Peaky was the greatest understatement of all time, Neve decided as she looked in the mirror while she brushed her teeth. The foam wedge was poking out of Medusa-like tendrils of hair and she had black eye make-up smeared around her eyes and running in sooty rivulets down her cheeks, where it mixed with the remains of her red lipstick.

She looked and felt a whole lot better after showering and washing her hair, apart from the bruising around her eyes, where she’d burst blood vessels from retching so violently.

‘People are going to think I’ve been knocking you about,’ Max said, when Neve emerged from the bathroom wrapped in a fluffy white robe and a towel wound turban-style around her head. ‘We need to send out for some heavy-duty concealer.’

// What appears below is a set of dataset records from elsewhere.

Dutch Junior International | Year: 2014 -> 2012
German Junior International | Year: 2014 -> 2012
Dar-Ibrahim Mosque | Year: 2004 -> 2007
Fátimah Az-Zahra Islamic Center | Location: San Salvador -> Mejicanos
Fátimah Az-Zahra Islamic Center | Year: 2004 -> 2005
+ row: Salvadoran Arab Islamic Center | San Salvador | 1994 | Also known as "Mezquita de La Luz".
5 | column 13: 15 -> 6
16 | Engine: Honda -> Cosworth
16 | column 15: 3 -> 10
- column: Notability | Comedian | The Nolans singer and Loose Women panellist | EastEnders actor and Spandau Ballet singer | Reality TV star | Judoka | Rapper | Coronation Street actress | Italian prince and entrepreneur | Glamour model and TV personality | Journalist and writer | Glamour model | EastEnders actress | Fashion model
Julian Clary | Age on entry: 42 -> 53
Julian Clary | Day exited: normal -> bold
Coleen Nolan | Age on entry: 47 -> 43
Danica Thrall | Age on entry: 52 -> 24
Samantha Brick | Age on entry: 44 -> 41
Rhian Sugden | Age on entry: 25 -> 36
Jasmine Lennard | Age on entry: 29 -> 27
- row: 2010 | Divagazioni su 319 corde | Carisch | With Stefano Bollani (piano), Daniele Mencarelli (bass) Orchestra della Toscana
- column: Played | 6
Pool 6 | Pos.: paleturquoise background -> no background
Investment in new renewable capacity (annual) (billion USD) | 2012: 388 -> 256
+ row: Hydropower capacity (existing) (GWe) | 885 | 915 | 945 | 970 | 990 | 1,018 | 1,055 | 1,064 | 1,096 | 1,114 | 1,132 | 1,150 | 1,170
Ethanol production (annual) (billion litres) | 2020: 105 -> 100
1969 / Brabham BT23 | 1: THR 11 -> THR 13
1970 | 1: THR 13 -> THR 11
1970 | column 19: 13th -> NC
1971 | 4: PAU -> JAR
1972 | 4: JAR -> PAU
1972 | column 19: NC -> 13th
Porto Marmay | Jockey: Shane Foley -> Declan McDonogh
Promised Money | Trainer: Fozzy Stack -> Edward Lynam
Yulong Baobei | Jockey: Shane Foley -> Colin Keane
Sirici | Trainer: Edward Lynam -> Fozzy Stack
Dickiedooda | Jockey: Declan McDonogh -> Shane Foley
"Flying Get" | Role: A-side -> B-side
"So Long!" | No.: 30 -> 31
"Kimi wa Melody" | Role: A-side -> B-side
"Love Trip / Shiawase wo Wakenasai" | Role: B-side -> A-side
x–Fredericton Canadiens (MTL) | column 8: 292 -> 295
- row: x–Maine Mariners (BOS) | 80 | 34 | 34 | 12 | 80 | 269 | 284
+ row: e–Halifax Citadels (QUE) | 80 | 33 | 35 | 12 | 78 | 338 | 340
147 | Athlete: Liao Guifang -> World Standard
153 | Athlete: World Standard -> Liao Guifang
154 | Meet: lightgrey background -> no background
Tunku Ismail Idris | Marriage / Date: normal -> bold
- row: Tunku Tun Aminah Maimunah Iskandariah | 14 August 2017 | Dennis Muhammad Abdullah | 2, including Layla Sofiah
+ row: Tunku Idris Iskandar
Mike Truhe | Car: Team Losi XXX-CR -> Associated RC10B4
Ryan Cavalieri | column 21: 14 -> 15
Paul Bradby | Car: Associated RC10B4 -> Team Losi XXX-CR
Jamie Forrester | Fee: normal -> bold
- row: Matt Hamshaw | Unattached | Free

‘Just in case you didn’t hear me the first time, I want you to know that I’m never, ever drinking alcohol again,’ Neve sniffed, pouring herself a cup of tea but avoiding the toast that had also arrived – she didn’t feel ready for solids just yet. ‘But thank you for taking care of me.’

She sat down on the sofa next to Max and took another slightly incredulous look at him. Yes, it wasn’t a DT. He was wearing a suit. ‘You look so spiffy.’

‘Spiffy?’ Max nearly spat out a mouthful of toast and jam. ‘You’re the only person I know who uses words that I’ve only read in books.’

Neve wrapped her fingers around her cup and took a cautious sip of tea. It tasted like the nectar of the gods, and when Max put his arm around her and she snuggled against him, head on his shoulder, she decided that her hangover wasn’t terminal. She might just make it through the day intact and even manage to smile in the wedding photos.